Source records
•••••

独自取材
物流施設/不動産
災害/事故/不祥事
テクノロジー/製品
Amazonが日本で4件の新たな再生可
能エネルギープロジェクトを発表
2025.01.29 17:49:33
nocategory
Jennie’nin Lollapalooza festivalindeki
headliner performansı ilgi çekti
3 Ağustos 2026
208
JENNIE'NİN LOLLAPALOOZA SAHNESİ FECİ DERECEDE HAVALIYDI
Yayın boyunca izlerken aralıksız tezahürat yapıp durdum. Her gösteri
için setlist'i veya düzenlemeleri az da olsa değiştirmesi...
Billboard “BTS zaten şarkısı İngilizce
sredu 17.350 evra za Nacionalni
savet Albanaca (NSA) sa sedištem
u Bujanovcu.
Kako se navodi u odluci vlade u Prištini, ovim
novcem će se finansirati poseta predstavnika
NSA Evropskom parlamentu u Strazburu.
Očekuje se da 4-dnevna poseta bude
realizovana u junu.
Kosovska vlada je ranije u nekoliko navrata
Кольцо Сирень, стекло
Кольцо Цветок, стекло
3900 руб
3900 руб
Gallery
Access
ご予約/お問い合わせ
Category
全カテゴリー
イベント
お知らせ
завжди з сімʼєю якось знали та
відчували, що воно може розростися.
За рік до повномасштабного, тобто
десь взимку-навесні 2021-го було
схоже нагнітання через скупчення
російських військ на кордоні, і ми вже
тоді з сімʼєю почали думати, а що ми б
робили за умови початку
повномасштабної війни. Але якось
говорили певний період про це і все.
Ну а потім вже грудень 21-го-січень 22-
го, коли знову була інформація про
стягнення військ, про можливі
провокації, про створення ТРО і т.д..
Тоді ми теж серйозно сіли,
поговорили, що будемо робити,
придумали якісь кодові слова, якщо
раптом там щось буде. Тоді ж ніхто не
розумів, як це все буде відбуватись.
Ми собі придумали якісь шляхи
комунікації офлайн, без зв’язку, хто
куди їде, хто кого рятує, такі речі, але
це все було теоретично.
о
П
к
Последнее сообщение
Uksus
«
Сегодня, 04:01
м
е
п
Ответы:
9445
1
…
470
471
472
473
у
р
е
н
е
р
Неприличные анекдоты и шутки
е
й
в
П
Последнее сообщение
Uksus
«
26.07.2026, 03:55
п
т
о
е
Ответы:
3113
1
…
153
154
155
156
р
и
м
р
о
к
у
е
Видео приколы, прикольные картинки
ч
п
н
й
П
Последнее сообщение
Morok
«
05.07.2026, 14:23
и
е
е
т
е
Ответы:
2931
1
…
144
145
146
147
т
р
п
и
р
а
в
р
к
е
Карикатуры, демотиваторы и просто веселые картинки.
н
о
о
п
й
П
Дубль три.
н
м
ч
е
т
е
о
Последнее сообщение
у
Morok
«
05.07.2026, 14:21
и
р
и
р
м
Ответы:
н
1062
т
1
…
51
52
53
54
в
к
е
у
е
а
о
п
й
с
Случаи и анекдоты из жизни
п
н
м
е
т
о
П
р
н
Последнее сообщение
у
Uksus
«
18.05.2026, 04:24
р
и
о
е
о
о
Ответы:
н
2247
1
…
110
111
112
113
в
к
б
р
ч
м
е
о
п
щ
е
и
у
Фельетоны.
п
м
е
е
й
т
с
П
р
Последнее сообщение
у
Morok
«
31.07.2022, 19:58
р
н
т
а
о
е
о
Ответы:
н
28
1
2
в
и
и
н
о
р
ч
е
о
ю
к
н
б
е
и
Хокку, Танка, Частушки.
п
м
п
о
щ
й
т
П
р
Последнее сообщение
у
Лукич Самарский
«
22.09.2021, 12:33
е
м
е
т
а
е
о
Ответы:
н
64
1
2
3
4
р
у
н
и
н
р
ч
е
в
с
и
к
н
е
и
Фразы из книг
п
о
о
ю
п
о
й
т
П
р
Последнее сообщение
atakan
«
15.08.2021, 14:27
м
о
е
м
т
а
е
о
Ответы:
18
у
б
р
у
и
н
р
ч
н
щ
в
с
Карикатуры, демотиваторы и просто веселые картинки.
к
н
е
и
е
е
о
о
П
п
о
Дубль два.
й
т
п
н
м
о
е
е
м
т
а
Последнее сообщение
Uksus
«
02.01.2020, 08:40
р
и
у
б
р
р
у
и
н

•••••

What needs to be done
All records above are to be output again exactly as they stand.

Written reply
独自取材
物流施設/不動産
災害/事故/不祥事
テクノロジー/製品
Amazonが日本で4件の新たな再生可
能エネルギープロジェクトを発表
2025.01.29 17:49:33
nocategory
Jennie’nin Lollapalooza festivalindeki
headliner performansı ilgi çekti
3 Ağustos 2026
208
JENNIE'NİN LOLLAPALOOZA SAHNESİ FECİ DERECEDE HAVALIYDI
Yayın boyunca izlerken aralıksız tezahürat yapıp durdum. Her gösteri
için setlist'i veya düzenlemeleri az da olsa değiştirmesi...
Billboard “BTS zaten şarkısı İngilizce
sredu 17.350 evra za Nacionalni
savet Albanaca (NSA) sa sedištem
u Bujanovcu.
Kako se navodi u odluci vlade u Prištini, ovim
novcem će se finansirati poseta predstavnika
NSA Evropskom parlamentu u Strazburu.
Očekuje se da 4-dnevna poseta bude
realizovana u junu.
Kosovska vlada je ranije u nekoliko navrata
Кольцо Сирень, стекло
Кольцо Цветок, стекло
3900 руб
3900 руб
Gallery
Access
ご予約/お問い合わせ
Category
全カテゴリー
イベント
お知らせ
завжди з сімʼєю якось знали та
відчували, що воно може розростися.
За рік до повномасштабного, тобто
десь взимку-навесні 2021-го було
схоже нагнітання через скупчення
російських військ на кордоні, і ми вже
тоді з сімʼєю почали думати, а що ми б
робили за умови початку
повномасштабної війни. Але якось
говорили певний період про це і все.
Ну а потім вже грудень 21-го-січень 22-
го, коли знову була інформація про
стягнення військ, про можливі
провокації, про створення ТРО і т.д..
Тоді ми теж серйозно сіли,
поговорили, що будемо робити,
придумали якісь кодові слова, якщо
раптом там щось буде. Тоді ж ніхто не
розумів, як це все буде відбуватись.
Ми собі придумали якісь шляхи
комунікації офлайн, без зв’язку, хто
куди їде, хто кого рятує, такі речі, але
це все було теоретично.
о
П
к
Последнее сообщение
Uksus
«
Сегодня, 04:01
м
е
п
Ответы:
9445
1
…
470
471
472
473
у
р
е
н
е
р
Неприличные анекдоты и шутки
е
й
в
П
Последнее сообщение
Uksus
«
26.07.2026, 03:55
п
т
о
е
Ответы:
3113
1
…
153
154
155
156
р
и
м
р
о
к
у
е
Видео приколы, прикольные картинки
ч
п
н
й
П
Последнее сообщение
Morok
«
05.07.2026, 14:23
и
е
е
т
е
Ответы:
2931
1
…
144
145
146
147
т
р
п
и
р
а
в
р
к
е
Карикатуры, демотиваторы и просто веселые картинки.
н
о
о
п
й
П
Дубль три.
н
м
ч
е
т
е
о
Последнее сообщение
у
Morok
«
05.07.2026, 14:21
и
р
и
р
м
Ответы:
н
1062
т
1
…
51
52
53
54
в
к
е
у
е
а
о
п
й
с
Случаи и анекдоты из жизни
п
н
м
е
т
о
П
р
н
Последнее сообщение
у
Uksus
«
18.05.2026, 04:24
р
и
о
е
о
о
Ответы:
н
2247
1
…
110
111
112
113
в
к
б
р
ч
м
е
о
п
щ
е
и
у
Фельетоны.
п
м
е
е
й
т
с
П
р
Последнее сообщение
у
Morok
«
31.07.2022, 19:58
р
н
т
а
о
е
о
Ответы:
н
28
1
2
в
и
и
н
о
р
ч
е
о
ю
к
н
б
е
и
Хокку, Танка, Частушки.
п
м
п
о
щ
й
т
П
р
Последнее сообщение
у
Лукич Самарский
«
22.09.2021, 12:33
е
м
е
т
а
е
о
Ответы:
н
64
1
2
3
4
р
у
н
и
н
р
ч
е
в
с
и
к
н
е
и
Фразы из книг
п
о
о
ю
п
о
й
т
П
р
Последнее сообщение
atakan
«
15.08.2021, 14:27
м
о
е
м
т
а
е
о
Ответы:
18
у
б
р
у
и
н
р
ч
н
щ
в
с
Карикатуры, демотиваторы и просто веселые картинки.
к
н
е
и
е
е
о
о
П
п
о
Дубль два.
й
т
п
н
м
о
е
е
м
т
а
Последнее сообщение
Uksus
«
02.01.2020, 08:40
р
и
у
б
р
р
у
и
н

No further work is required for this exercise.